I am self-studying logic, and am exploring the discrepancy that several texts (philosophical and mathematical) assert that quantifiers can't be assessed "semantically" (via a truth table), and a text by Ackermann that asserts that they can.
In Ackermann's 1954 Solvable Cases of the Decision Problem, on page 6 he writes the following:
V6. A wff $(\mathcal U)\mathfrak U ( \mathcal U)$ has the value T by an assignment for the free variables, if $\mathfrak U ( \mathcal U)$ has the value T by the same assignment from the free variables different from $ \mathcal U$and an arbitrary assignment for the variable $\mathcal U $; a wff $(\exists\mathcal U)\mathfrak U ( \mathcal U)$ has the value T for an assignment, if there is an assignment for $\mathcal U $ which together with the given assignment for the free variables of $(\exists\mathcal U)\mathfrak U ( \mathcal U)$ gives the value T to $\mathfrak U ( \mathcal U)$. In every other case, $(\mathcal U)\mathfrak U ( \mathcal U)$ and $(\exists\mathcal U)\mathfrak U ( \mathcal U)$ have the value F by an assignment.
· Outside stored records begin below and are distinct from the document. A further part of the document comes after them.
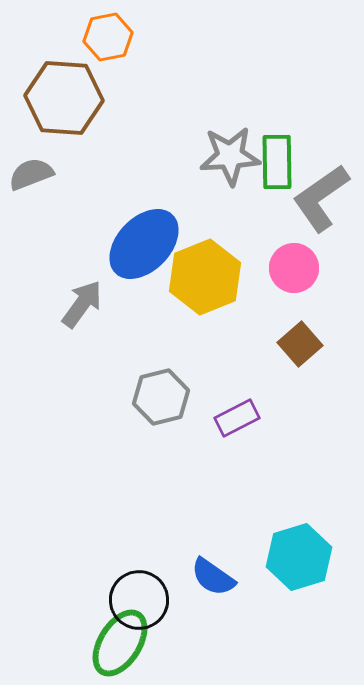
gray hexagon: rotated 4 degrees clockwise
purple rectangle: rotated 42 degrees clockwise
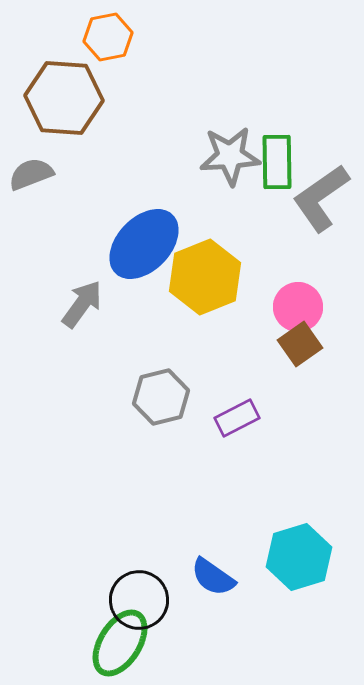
pink circle: moved 4 px right, 39 px down
brown square: rotated 6 degrees clockwise
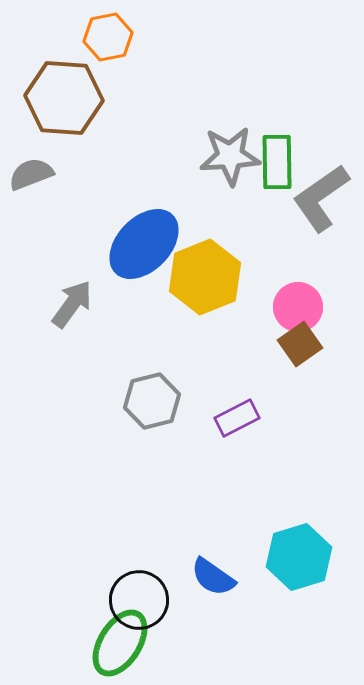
gray arrow: moved 10 px left
gray hexagon: moved 9 px left, 4 px down
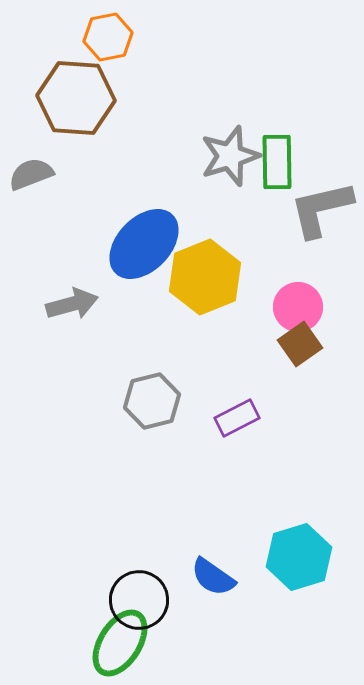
brown hexagon: moved 12 px right
gray star: rotated 14 degrees counterclockwise
gray L-shape: moved 11 px down; rotated 22 degrees clockwise
gray arrow: rotated 39 degrees clockwise
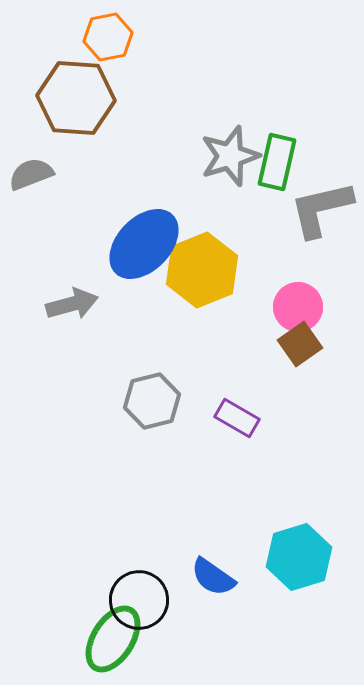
green rectangle: rotated 14 degrees clockwise
yellow hexagon: moved 3 px left, 7 px up
purple rectangle: rotated 57 degrees clockwise
green ellipse: moved 7 px left, 4 px up
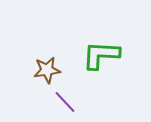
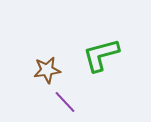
green L-shape: rotated 18 degrees counterclockwise
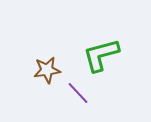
purple line: moved 13 px right, 9 px up
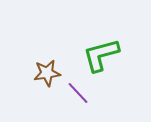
brown star: moved 3 px down
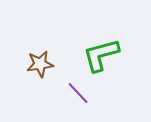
brown star: moved 7 px left, 9 px up
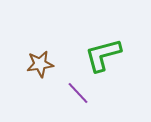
green L-shape: moved 2 px right
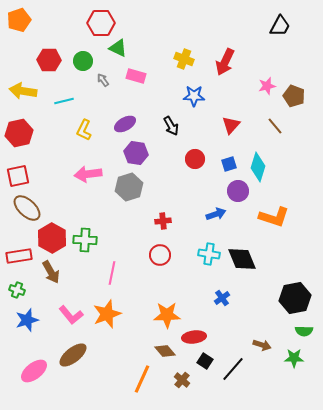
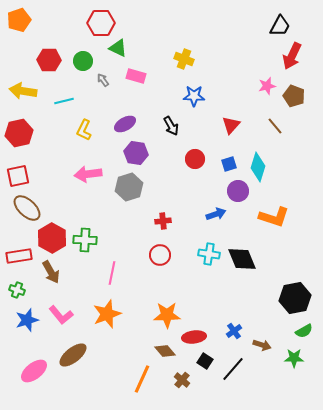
red arrow at (225, 62): moved 67 px right, 6 px up
blue cross at (222, 298): moved 12 px right, 33 px down
pink L-shape at (71, 315): moved 10 px left
green semicircle at (304, 331): rotated 30 degrees counterclockwise
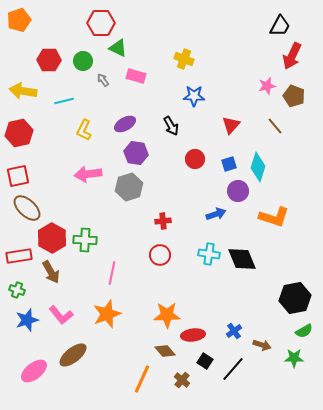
red ellipse at (194, 337): moved 1 px left, 2 px up
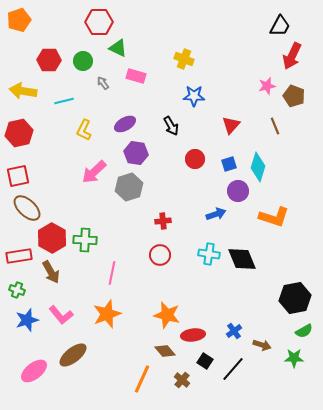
red hexagon at (101, 23): moved 2 px left, 1 px up
gray arrow at (103, 80): moved 3 px down
brown line at (275, 126): rotated 18 degrees clockwise
pink arrow at (88, 174): moved 6 px right, 2 px up; rotated 36 degrees counterclockwise
orange star at (167, 315): rotated 16 degrees clockwise
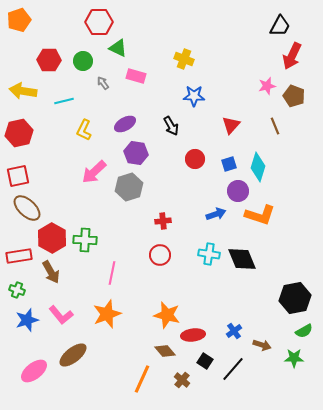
orange L-shape at (274, 217): moved 14 px left, 2 px up
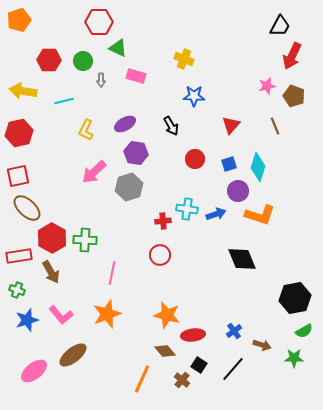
gray arrow at (103, 83): moved 2 px left, 3 px up; rotated 144 degrees counterclockwise
yellow L-shape at (84, 130): moved 2 px right
cyan cross at (209, 254): moved 22 px left, 45 px up
black square at (205, 361): moved 6 px left, 4 px down
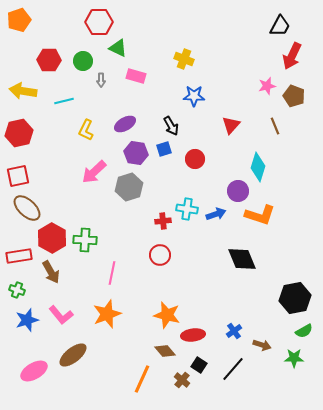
blue square at (229, 164): moved 65 px left, 15 px up
pink ellipse at (34, 371): rotated 8 degrees clockwise
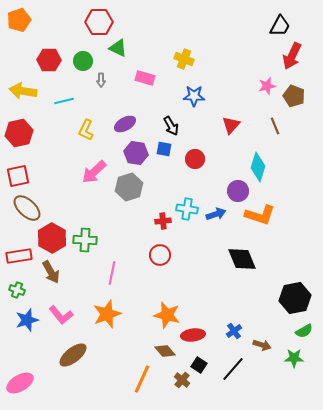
pink rectangle at (136, 76): moved 9 px right, 2 px down
blue square at (164, 149): rotated 28 degrees clockwise
pink ellipse at (34, 371): moved 14 px left, 12 px down
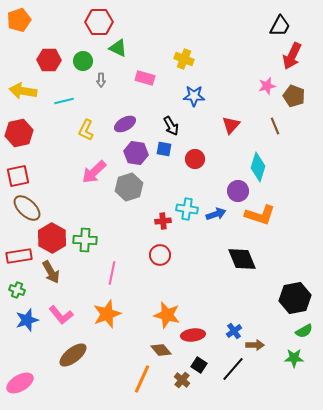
brown arrow at (262, 345): moved 7 px left; rotated 18 degrees counterclockwise
brown diamond at (165, 351): moved 4 px left, 1 px up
I understand the part regarding the existential quantifier; however, it seems that for the universal he's claiming the bound variable(s) have no relevance?! e.g. $(x)(Rx \land y)$ can't be F if y is T?
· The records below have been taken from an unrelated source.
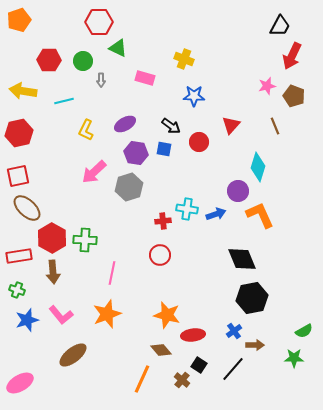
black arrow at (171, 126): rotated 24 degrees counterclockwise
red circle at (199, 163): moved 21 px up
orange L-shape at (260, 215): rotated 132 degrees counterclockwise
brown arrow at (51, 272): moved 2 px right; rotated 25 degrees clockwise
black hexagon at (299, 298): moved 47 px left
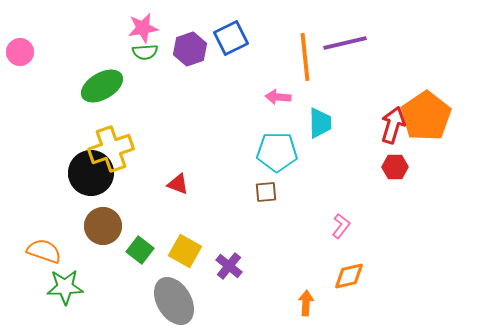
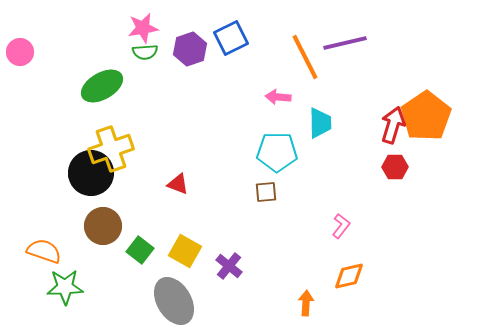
orange line: rotated 21 degrees counterclockwise
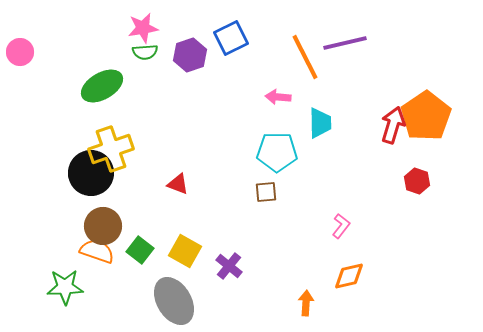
purple hexagon: moved 6 px down
red hexagon: moved 22 px right, 14 px down; rotated 20 degrees clockwise
orange semicircle: moved 53 px right
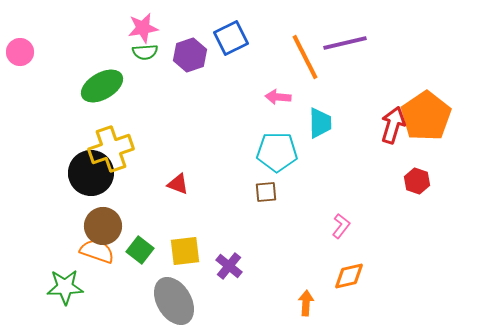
yellow square: rotated 36 degrees counterclockwise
I suspect my reading of Ackermann is wrong based on other texts I've read but, putting those aside, I'm not sure how else to read it. Indeed in a two-part example on pg.6-7 he demonstrates that this is the case. Yet in my counter example it is entirely possible for (x)(Rx $\land$ y) to be false... so I'm grossly confused, and find it demotivating to continue reading this book (in the second half of the example he uses a domain of just 2 members, a & b, and yet goes on to mention members c & d...sigh).